[Dataset items]
Segment Open
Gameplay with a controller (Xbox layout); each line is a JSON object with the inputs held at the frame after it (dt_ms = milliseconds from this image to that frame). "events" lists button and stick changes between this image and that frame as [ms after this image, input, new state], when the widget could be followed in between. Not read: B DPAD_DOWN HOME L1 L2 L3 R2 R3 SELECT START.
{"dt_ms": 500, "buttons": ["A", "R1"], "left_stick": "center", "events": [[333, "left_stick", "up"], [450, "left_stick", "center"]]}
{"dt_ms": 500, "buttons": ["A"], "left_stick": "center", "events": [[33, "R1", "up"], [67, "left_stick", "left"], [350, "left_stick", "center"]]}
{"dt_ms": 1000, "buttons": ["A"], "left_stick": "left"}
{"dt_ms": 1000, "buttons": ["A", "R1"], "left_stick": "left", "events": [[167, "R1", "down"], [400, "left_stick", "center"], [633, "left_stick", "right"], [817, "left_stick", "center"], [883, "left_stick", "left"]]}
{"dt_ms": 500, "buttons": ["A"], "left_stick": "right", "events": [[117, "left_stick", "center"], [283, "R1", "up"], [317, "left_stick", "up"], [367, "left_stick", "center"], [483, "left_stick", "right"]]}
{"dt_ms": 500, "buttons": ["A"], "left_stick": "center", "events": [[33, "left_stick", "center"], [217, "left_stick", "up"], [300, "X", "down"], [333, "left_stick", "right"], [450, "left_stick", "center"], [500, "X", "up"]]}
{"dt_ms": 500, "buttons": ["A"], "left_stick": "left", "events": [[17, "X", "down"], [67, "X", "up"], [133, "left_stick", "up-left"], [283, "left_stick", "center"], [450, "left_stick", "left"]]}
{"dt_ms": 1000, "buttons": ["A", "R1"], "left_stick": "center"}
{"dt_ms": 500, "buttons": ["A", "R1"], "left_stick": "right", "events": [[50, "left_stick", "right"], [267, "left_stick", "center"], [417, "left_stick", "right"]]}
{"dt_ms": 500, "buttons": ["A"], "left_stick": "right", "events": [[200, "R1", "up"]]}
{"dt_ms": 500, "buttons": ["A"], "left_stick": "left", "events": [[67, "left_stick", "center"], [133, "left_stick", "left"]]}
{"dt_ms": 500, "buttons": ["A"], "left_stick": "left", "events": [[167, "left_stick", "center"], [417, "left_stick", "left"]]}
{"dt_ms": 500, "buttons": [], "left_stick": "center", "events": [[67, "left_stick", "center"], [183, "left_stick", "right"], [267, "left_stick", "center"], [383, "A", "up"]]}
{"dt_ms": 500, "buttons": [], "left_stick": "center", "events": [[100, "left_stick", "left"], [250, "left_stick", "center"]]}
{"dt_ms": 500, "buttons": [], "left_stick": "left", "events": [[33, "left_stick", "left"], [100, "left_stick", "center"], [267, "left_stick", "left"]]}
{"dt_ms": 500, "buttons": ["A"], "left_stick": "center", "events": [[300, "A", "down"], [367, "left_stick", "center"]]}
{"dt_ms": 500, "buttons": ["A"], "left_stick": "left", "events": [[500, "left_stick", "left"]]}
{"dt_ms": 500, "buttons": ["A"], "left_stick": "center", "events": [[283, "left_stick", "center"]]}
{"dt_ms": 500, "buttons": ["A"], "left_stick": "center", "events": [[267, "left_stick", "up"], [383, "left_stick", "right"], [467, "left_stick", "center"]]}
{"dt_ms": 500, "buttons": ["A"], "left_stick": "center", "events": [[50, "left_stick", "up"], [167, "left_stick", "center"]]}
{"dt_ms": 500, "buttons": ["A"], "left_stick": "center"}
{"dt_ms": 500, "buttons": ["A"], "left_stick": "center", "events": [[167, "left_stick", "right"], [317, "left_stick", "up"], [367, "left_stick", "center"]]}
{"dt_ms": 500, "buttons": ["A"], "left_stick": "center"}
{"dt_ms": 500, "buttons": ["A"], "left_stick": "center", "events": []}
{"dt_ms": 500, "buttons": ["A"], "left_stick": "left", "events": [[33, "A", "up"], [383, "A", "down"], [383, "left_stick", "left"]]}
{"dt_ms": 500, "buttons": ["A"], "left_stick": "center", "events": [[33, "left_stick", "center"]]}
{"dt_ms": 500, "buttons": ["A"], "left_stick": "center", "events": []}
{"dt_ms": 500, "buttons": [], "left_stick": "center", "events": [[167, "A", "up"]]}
Segment Closed
> **Your goal**:
The records above must be retyped in full, exactly as written.

> **Written reply**:
Gameplay with a controller (Xbox layout); each line is a JSON object with the inputs held at the frame after it (dt_ms = milliseconds from this image to that frame). "events" lists button and stick changes between this image and that frame as [ms after this image, input, new state], when the widget could be followed in between. Not read: B DPAD_DOWN HOME L1 L2 L3 R2 R3 SELECT START.
{"dt_ms": 500, "buttons": ["A", "R1"], "left_stick": "center", "events": [[333, "left_stick", "up"], [450, "left_stick", "center"]]}
{"dt_ms": 500, "buttons": ["A"], "left_stick": "center", "events": [[33, "R1", "up"], [67, "left_stick", "left"], [350, "left_stick", "center"]]}
{"dt_ms": 1000, "buttons": ["A"], "left_stick": "left"}
{"dt_ms": 1000, "buttons": ["A", "R1"], "left_stick": "left", "events": [[167, "R1", "down"], [400, "left_stick", "center"], [633, "left_stick", "right"], [817, "left_stick", "center"], [883, "left_stick", "left"]]}
{"dt_ms": 500, "buttons": ["A"], "left_stick": "right", "events": [[117, "left_stick", "center"], [283, "R1", "up"], [317, "left_stick", "up"], [367, "left_stick", "center"], [483, "left_stick", "right"]]}
{"dt_ms": 500, "buttons": ["A"], "left_stick": "center", "events": [[33, "left_stick", "center"], [217, "left_stick", "up"], [300, "X", "down"], [333, "left_stick", "right"], [450, "left_stick", "center"], [500, "X", "up"]]}
{"dt_ms": 500, "buttons": ["A"], "left_stick": "left", "events": [[17, "X", "down"], [67, "X", "up"], [133, "left_stick", "up-left"], [283, "left_stick", "center"], [450, "left_stick", "left"]]}
{"dt_ms": 1000, "buttons": ["A", "R1"], "left_stick": "center"}
{"dt_ms": 500, "buttons": ["A", "R1"], "left_stick": "right", "events": [[50, "left_stick", "right"], [267, "left_stick", "center"], [417, "left_stick", "right"]]}
{"dt_ms": 500, "buttons": ["A"], "left_stick": "right", "events": [[200, "R1", "up"]]}
{"dt_ms": 500, "buttons": ["A"], "left_stick": "left", "events": [[67, "left_stick", "center"], [133, "left_stick", "left"]]}
{"dt_ms": 500, "buttons": ["A"], "left_stick": "left", "events": [[167, "left_stick", "center"], [417, "left_stick", "left"]]}
{"dt_ms": 500, "buttons": [], "left_stick": "center", "events": [[67, "left_stick", "center"], [183, "left_stick", "right"], [267, "left_stick", "center"], [383, "A", "up"]]}
{"dt_ms": 500, "buttons": [], "left_stick": "center", "events": [[100, "left_stick", "left"], [250, "left_stick", "center"]]}
{"dt_ms": 500, "buttons": [], "left_stick": "left", "events": [[33, "left_stick", "left"], [100, "left_stick", "center"], [267, "left_stick", "left"]]}
{"dt_ms": 500, "buttons": ["A"], "left_stick": "center", "events": [[300, "A", "down"], [367, "left_stick", "center"]]}
{"dt_ms": 500, "buttons": ["A"], "left_stick": "left", "events": [[500, "left_stick", "left"]]}
{"dt_ms": 500, "buttons": ["A"], "left_stick": "center", "events": [[283, "left_stick", "center"]]}
{"dt_ms": 500, "buttons": ["A"], "left_stick": "center", "events": [[267, "left_stick", "up"], [383, "left_stick", "right"], [467, "left_stick", "center"]]}
{"dt_ms": 500, "buttons": ["A"], "left_stick": "center", "events": [[50, "left_stick", "up"], [167, "left_stick", "center"]]}
{"dt_ms": 500, "buttons": ["A"], "left_stick": "center"}
{"dt_ms": 500, "buttons": ["A"], "left_stick": "center", "events": [[167, "left_stick", "right"], [317, "left_stick", "up"], [367, "left_stick", "center"]]}
{"dt_ms": 500, "buttons": ["A"], "left_stick": "center"}
{"dt_ms": 500, "buttons": ["A"], "left_stick": "center", "events": []}
{"dt_ms": 500, "buttons": ["A"], "left_stick": "left", "events": [[33, "A", "up"], [383, "A", "down"], [383, "left_stick", "left"]]}
{"dt_ms": 500, "buttons": ["A"], "left_stick": "center", "events": [[33, "left_stick", "center"]]}
{"dt_ms": 500, "buttons": ["A"], "left_stick": "center", "events": []}
{"dt_ms": 500, "buttons": [], "left_stick": "center", "events": [[167, "A", "up"]]}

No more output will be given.